Connecting Bitzer to Bazzermans. Genre and Rhetorical situation are interlinked as the genre is more like a category and categories are characterized by certain recognizable features, in the same way situations are defined by the characteristics present. The genre of a book or a film could be horror, and is considered horror because it may contain aspects of fear like ghosts or spiders and a situation may be rhetoric if it contains certain requirements like an existing emergency and a n audience. So they both have certain characteristic/defining features that enable them to exist.

BLOG POST 2: Genre

Genre : To me the word genre basically translates to a “type”. Most people consider the word “collection” to be to synonymous with genre. Although that sounds more professional and apt as a description for a COLLEGE LEVEL COURSE I’m going to stick with my definition of genre=type.
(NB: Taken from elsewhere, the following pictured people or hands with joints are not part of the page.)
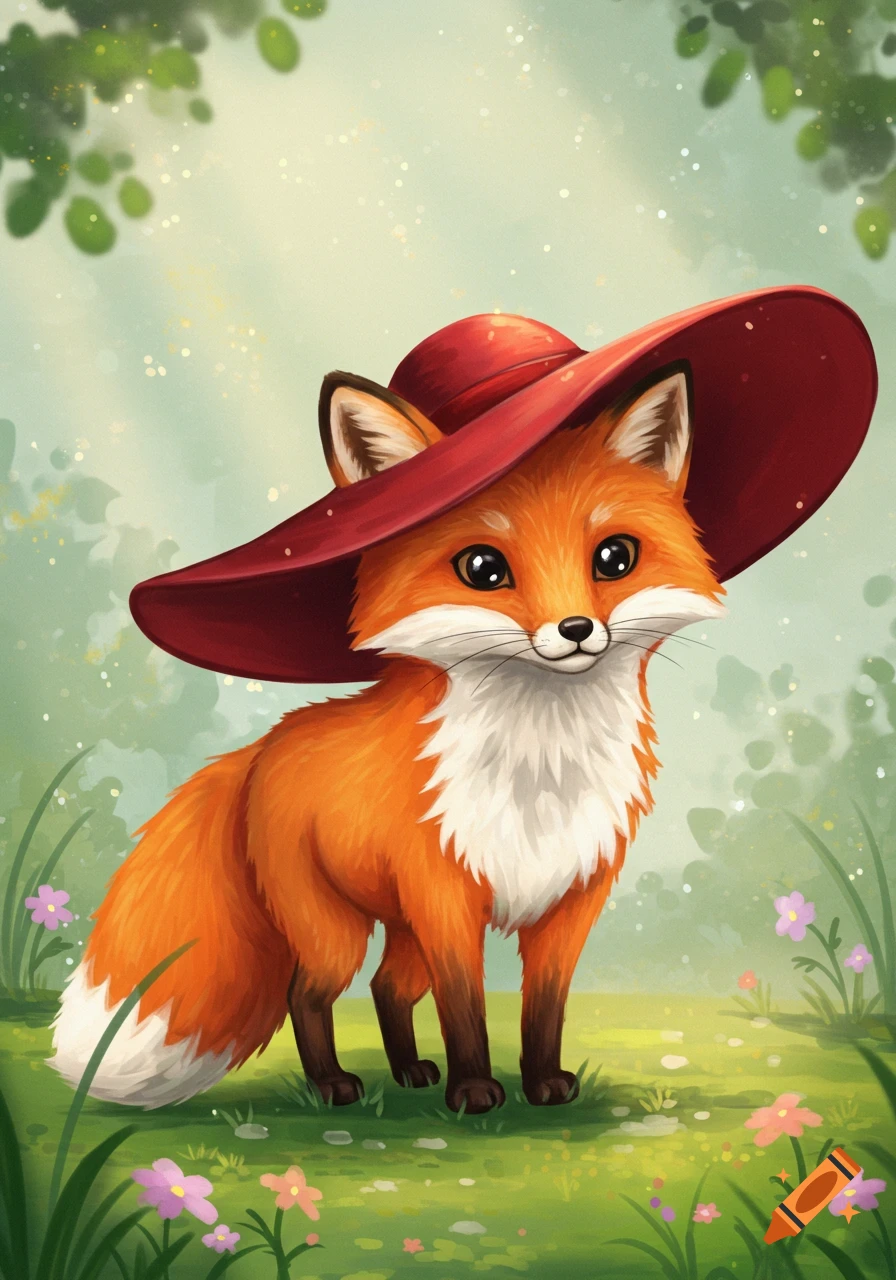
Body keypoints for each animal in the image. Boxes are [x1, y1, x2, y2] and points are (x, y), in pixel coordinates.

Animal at [50, 359, 725, 1115]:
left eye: (614, 557)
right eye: (484, 569)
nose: (576, 629)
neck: (541, 767)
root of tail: (263, 746)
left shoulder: (572, 898)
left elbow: (544, 1008)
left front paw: (544, 1084)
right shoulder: (445, 898)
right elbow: (465, 1007)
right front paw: (474, 1091)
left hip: (397, 931)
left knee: (386, 988)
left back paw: (407, 1072)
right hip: (334, 930)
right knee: (308, 995)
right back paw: (332, 1086)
I’m used to being around a very diverse group of people that have very varied tastes and interests in almost every aspect of entertainment, life and so on, so whenever we have to decide on something together its always a mess. The first time I drove after I earned my Drivers license I was finally in charge of the radio, and all the passengers seated in the car had to listen to my music genre. Hmm ‘Genre’, odd way to describe the word, yes I would think so too. But sitting in a car with one person religious to rock and roll, another that resonates with R&B, someone that can sing any country song word to word and my sister that specifically only listens to classic compositions I realized that each ‘genre’ of music is so unlike the other and that each is so different and special to someone. Within each genre however every composition has some striking likeness. But what brings them all together is that they all mean something or are meant to convey some message through either their lyrics, rhythm, beat or symphonies. Similarly, when I sat and pondered on about it, it made me think about writing in the same way. Since I’ve been able to read I’ve always had a huge admiration for fiction work and fantasy and have always considered my “type of readings”. So maybe that’s why I come to think of genre as the same as a type in my odd millennial way of thinking.
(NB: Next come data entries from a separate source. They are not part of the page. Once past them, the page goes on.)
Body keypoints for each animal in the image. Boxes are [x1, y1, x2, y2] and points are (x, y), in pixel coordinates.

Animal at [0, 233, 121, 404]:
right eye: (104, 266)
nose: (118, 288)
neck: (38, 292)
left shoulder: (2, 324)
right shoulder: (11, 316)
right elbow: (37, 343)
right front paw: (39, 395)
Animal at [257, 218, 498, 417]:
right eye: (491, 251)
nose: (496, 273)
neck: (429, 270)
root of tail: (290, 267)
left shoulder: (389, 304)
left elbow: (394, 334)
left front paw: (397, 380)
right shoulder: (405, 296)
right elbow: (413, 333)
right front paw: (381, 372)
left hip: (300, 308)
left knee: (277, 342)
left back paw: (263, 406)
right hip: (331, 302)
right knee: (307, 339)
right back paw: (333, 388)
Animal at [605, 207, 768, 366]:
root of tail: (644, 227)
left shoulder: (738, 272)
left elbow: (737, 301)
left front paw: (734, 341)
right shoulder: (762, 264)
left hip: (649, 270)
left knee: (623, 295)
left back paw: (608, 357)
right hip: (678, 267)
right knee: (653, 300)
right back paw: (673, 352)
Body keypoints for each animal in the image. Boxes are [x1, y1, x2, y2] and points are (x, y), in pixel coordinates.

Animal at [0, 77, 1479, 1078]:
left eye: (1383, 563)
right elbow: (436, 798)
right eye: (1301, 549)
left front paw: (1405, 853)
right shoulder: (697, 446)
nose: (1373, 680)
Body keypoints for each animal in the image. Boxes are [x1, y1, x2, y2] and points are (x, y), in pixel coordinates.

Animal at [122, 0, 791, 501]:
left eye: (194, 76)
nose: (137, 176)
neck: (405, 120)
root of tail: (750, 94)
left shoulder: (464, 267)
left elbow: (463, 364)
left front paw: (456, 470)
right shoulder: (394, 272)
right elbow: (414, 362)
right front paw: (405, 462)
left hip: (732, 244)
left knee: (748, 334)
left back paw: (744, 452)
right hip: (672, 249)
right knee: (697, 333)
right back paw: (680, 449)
Bazzermans definition of genre is more complex and is a “recognizable self reinforcing form of communication”. Recognizable because certain identifiable characteristics govern the genre. Self reinforcing because it asserts its position and reason of existence in the circumstance and it is as we all know used in speech hence “a form of communication”.
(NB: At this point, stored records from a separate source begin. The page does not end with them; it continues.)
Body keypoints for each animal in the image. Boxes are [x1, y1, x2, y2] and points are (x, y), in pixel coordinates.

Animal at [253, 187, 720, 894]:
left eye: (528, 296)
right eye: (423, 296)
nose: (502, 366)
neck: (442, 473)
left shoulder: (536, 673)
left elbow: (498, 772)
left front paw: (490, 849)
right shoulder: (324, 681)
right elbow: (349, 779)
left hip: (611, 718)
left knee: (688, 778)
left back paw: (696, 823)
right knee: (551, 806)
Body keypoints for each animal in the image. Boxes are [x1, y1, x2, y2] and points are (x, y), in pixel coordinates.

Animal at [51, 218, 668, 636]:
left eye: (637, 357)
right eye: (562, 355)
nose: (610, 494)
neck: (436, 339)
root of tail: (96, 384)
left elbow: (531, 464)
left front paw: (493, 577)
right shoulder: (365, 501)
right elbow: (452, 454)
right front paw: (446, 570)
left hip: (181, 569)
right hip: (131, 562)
It comes into the picture of writing, because what we want to be understood by the readers may be misinterpreted and it is near impossible to gauge exactly how each person would react to the article or sentence without being face to face with them to witness their expressions or response.

He continues to explain genres as a collective of something that is identifiable by a set of certain features and is further defined by more genre specific features.